Video game controller for the PlayStation

The is a game controller developed and produced by Namco for the PlayStation.

Originally released in 1998 as part of a special edition package with R4: Ridge Racer Type 4, it was designed to combine the function of a steering wheel controller, while maintaining the size of a standard PlayStation controller. This is accomplished by a dial approximately 3 inches in diameter in the center of the controller (almost in the same location as the DualShock analog sticks).

The dial was the first force feedback steering wheel available on the PlayStation.
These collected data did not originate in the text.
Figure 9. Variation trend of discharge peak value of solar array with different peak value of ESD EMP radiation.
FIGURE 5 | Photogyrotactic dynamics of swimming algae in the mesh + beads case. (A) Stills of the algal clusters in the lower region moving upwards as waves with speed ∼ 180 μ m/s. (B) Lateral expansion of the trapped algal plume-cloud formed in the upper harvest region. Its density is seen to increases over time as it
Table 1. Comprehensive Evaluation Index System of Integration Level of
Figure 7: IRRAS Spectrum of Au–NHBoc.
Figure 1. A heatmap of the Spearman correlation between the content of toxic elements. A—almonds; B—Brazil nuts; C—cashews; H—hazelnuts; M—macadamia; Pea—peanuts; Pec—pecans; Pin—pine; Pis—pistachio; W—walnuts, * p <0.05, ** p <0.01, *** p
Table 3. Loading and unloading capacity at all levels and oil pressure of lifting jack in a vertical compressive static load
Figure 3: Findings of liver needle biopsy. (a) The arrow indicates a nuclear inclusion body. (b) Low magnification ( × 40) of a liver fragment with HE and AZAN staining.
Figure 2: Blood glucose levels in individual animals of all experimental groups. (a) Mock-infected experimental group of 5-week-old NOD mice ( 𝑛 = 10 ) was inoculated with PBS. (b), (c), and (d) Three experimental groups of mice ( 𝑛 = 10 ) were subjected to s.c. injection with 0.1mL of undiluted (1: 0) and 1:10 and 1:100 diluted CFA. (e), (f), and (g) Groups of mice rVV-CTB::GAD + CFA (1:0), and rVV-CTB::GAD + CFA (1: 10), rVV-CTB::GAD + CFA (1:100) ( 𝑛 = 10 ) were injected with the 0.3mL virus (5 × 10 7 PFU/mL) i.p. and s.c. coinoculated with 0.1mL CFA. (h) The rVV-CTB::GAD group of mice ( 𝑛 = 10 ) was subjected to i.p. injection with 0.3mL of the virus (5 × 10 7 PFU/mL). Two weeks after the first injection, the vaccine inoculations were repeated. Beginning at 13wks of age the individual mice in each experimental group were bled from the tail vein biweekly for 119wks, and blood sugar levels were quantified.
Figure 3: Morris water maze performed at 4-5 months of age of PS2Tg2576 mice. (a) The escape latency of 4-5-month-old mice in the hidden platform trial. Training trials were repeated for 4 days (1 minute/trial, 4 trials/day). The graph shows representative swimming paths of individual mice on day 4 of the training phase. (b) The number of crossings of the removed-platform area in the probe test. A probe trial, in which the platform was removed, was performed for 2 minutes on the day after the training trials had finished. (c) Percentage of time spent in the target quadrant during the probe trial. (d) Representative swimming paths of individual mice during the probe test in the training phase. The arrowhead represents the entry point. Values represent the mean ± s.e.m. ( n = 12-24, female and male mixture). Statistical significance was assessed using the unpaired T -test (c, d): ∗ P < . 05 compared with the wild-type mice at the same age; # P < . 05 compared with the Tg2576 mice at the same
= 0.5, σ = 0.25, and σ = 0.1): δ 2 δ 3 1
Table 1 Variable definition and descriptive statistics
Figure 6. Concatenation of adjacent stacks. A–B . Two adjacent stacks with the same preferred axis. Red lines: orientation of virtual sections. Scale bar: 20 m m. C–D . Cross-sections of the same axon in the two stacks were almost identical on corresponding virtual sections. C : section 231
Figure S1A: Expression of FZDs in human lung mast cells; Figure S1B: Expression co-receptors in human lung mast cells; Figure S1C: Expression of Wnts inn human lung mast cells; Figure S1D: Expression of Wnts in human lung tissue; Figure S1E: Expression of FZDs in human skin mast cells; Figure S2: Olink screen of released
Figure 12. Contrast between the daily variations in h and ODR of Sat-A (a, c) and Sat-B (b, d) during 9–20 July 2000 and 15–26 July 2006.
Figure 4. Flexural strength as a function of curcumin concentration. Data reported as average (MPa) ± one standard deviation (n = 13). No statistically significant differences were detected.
Its name comes from the fact that it is a game controller which incorporates a jog wheel of the kind often used for audio or video control. Actions such as torque steer, collisions, and feedback from turning the automobile all can be felt through the dial as the player manipulates it to maneuver their vehicle through the course.

The Jogcon would later be sold separately.

==Compatibility==
The Jogcon is fully compatible with games such as Ridge Racer Type 4, V-Rally 2, Pac-Man World, Crash Team Racing, the PlayStation version of Breakout, and the PlayStation 2 game Ridge Racer V. In other games, it can be used as a regular PlayStation controller by turning off the Jogcon mode using the mode switch above the PlayStation logo.

The Jogcon also has a relatively unknown neGcon compatibility mode; by holding the mode button as the PlayStation is turned on, the Jogcon wheel emulates the NeGcon's twist functionality. However, as force feedback isn't supported in this mode, the wheel will not self-center. On top of this, the default button mapping for a NeGcon usually means the X and Square buttons are used as acceleration and brake, whereas in Ridge Racer Type 4 and V-Rally 2, these controls are moved to the shoulder buttons to allow for both thumbs to control the wheel. As such, the neGcon compatibility mode expands the list of games the Jogcon can be used in significantly, but the experience is considerably more awkward than when it is used in Jogcon-compatible games.